Cette argumentation ne peut pas être remise en cause. Il en irait évidemment autrement si les liens fournis permettaient de contourner une éventuelle protection – sur le site où sont mise à disposition les œuvres – pour en limiter l’accès aux seuls utilisateurs enregistrés ou ayant souscrit un abonnement payant. Dans ce cas, il faudrait considérer les utilisateurs du site comme un public nouveau non pris en compte par les auteurs des œuvres, et par conséquent qualifier ces listes de liens comme “communication à un public”.
Dès lors, faute de public nouveau, l’autorisation des titulaires du droit d’auteur ne s’impose pas à une communication au public telle que celle au principal.
[…] ne constitue pas un acte de communication au public […] la fourniture sur un site Internet de liens cliquables vers des œuvres librement disponibles sur un autre site Internet.
Commentaire
Cette décision ne doit pas être interprétée comme autorisant, dans n’importe quelle situation, la création de liens hypertextes vers une œuvre sans l’autorisation de son ayant droit.
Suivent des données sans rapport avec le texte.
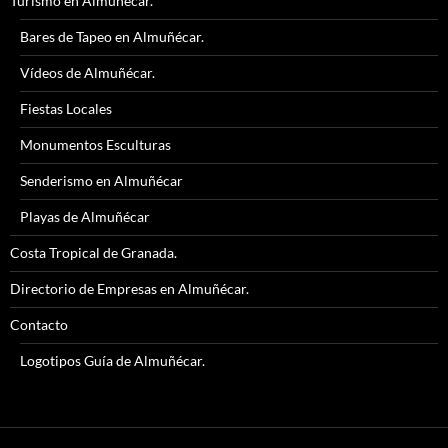
Turismo en Almuñécar.
Bares de Tapeo en Almuñécar.
Vídeos de Almuñécar.
Fiestas Locales
Monumentos Esculturas
Senderismo en Almuñécar
Playas de Almuñécar
Costa Tropical de Granada.
Directorio de Empresas en Almuñécar.
Contacto
Logotipos Guía de Almuñécar.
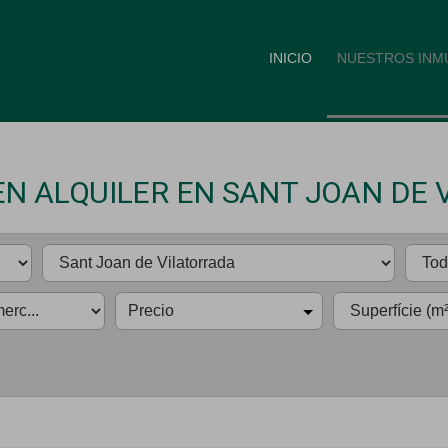
INICIO
NUESTROS INM
EN ALQUILER EN SANT JOAN DE 
Precio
Il faut bien comprendre que le fait de fournir des liens cliquables vers des œuvres protégées constitue une mise à disposition au sens du droit d’auteur, et donc un “acte de communication” au sens de la directive 2011/29. La CJUE a explicitement reconnu que la création de liens hypertextes vers son œuvre constitue un droit exclusif de l’auteur.
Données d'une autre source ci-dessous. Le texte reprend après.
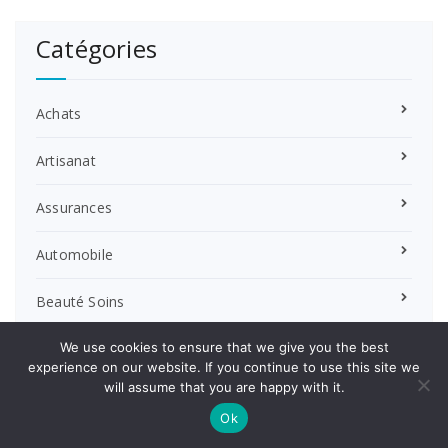
Catégories
Achats
Artisanat
Assurances
Automobile
Beauté Soins
Coaching
We use cookies to ensure that we give you the best
experience on our website. If you continue to use this site we
will assume that you are happy with it.
Construction
Ok
Education Formation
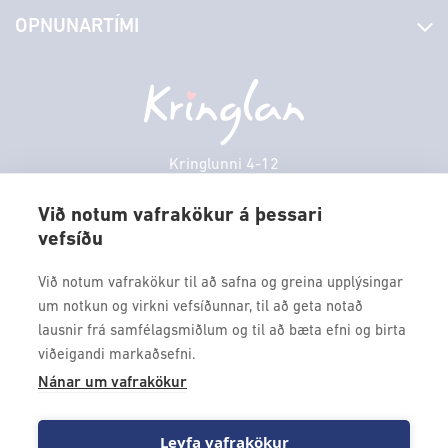
Yfirlit yfir verslanir
OPNUNARTÍMI
Hafðu samband
Borgarbókasafn
Græn spor
Afgreiðslutímar
Föstudagur
10:00 - 18:30
Persónuverndarstefna
Sambíóin
Laugardagur
11:00 - 18:00
Veitingastaðir
Sunnudagur
12:00 - 17:00
Þjónustuver
Mánudagur
10:00 - 18:30
Kringlunni 4-12
Gjafakort
103 Reykjavik
Þriðjudagur
10:00 - 18:30
Borgarleikhúsið
Við notum vafrakökur á þessari
Miðvikudagur
10:00 - 18:30
vefsíðu
Sími: 517 9000
Ævintýraland
Fimmtudagur
10:00 - 18:30
Fax: 517 9010
Við notum vafrakökur til að safna og greina upplýsingar
kringlan@kringlan.is
um notkun og virkni vefsíðunnar, til að geta notað
lausnir frá samfélagsmiðlum og til að bæta efni og birta
VERTU MEÐ
viðeigandi markaðsefni.
Fáðu forskot á dagskrána okkar og sértilboð með því að skrá
Nánar um vafrakökur
þig á póstlista Kringlunnar.
Leyfa vafrakökur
Cependant, si l’ayant droit a déjà mis son œuvre à disposition d’un public sur Internet, il faudra qu’un tiers la mette à disposition d’un public nouveau sans l’autorisation de l’ayant droit pour qu’il y ait atteinte au droit exclusif.
En d’autres termes, si tout un chacun peut librement accéder à l’œuvre mise à disposition par l’ayant droit, il n’est pas requis d’obtenir l’autorisation de l’ayant droit pour créer un lien vers l’œuvre. Et ce même si l’internaute qui clique sur le lien pense que l’œuvre apparait sur le site contenant le lien.
Ce jugement ne constitue pas une surprise et semble plutôt simple à trancher (d’où l’absence de l’opinion d’un avocat général ?) mais revêt une certaine importance pour l’application du droit d’auteur sur Internet.